The legal machinery traces directly to a whipsaw earnings event. Monday.com's Q4 2025 numbers were, by conventional measures, strong: $333.9 million in quarterly revenue beat the $329.7 million estimate, and non-GAAP EPS of $1.04 crushed a $0.60 consensus. What cratered the stock was forward guidance. Management set FY2026 revenue at $1.452 to $1.462 billion, roughly $38 to $48 million below the $1.5 billion figure analysts had anchored to since the company's September 2025 Investor Day. Compounding the reaction, leadership simultaneously withdrew its 2027 revenue targets, citing a need to "revisit long-term targets," collapsing the valuation framework that had supported analyst price targets in the $170 to $230 range. MNDY subsequently traded near $74.
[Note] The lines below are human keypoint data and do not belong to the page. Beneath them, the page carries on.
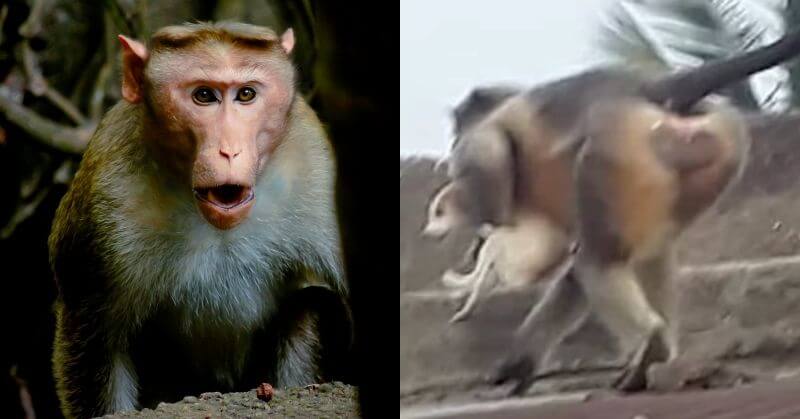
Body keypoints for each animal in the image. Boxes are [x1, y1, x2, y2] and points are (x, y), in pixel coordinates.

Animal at [48, 22, 352, 418]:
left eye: (246, 94)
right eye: (204, 95)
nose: (229, 150)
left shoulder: (319, 170)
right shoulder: (102, 208)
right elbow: (98, 341)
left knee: (311, 305)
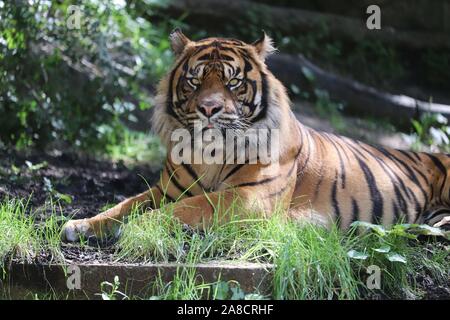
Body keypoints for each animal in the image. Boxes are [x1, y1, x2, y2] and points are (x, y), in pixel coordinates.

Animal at [62, 29, 450, 242]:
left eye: (233, 81)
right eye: (194, 80)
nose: (209, 108)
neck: (210, 154)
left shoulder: (248, 198)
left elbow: (186, 209)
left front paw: (140, 228)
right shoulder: (166, 190)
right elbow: (123, 205)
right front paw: (81, 225)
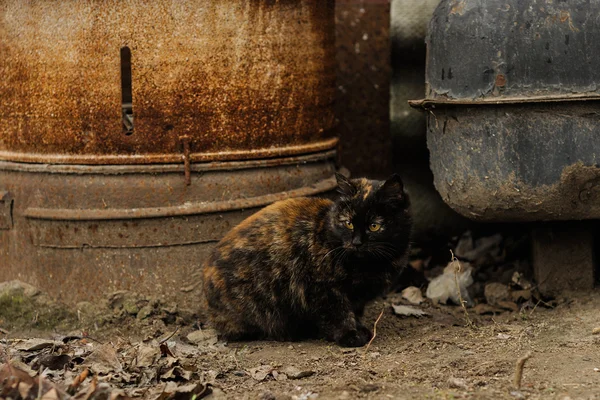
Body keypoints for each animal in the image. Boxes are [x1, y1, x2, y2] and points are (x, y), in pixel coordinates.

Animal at [202, 173, 412, 346]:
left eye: (374, 226)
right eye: (348, 223)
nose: (357, 242)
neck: (369, 265)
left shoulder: (357, 297)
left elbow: (355, 311)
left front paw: (359, 329)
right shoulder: (322, 288)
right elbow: (339, 314)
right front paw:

Plaintiffs allege that management made material misstatements or omissions concerning the company's revenue outlook during the class period, specifically pointing to the September 2025 Investor Day disclosures and the commentary surrounding them. The Schall Law Firm's notices frame the February guidance reset as the moment those alleged misstatements became apparent to the market.

For employees, the litigation itself is largely procedural at this stage, the kind of plaintiff-firm outreach that follows nearly any sharp repricing in public tech. But the downstream effects on day-to-day work are concrete. A significant share of compensation at Monday.com is delivered through RSUs, and a stock sitting near $74 represents a materially different retention and recruiting environment than one priced against $170-plus analyst targets. Senior individual contributors and engineering leaders weighing competing offers will do that math.

Internal communications patterns tend to shift during periods of investor scrutiny. Town halls, executive Q&As, and investor relations preparation pull leadership bandwidth away from product planning. For engineering and product organizations, heightened scrutiny often accelerates a reorientation toward near-term ARR-driving features that can be clearly articulated in investor materials, at the expense of longer-horizon R&D work. Monday.com's current AI and enterprise push means that tension is already present without litigation adding to it.

Employees with significant MNDY exposure and questions about their equity plans, vesting schedules, or tax strategies should consult a financial advisor rather than corporate legal, which cannot provide personalized financial guidance. The May 11 lead-plaintiff deadline is relevant to investors, not to employees managing their equity positions, and vesting schedules remain governed by plan documents regardless of any pending litigation. The more immediate priority is clarity from within: proactive communication from people and compensation teams about how litigation interacts with existing equity plans tends to contain the rumor cycle before it starts.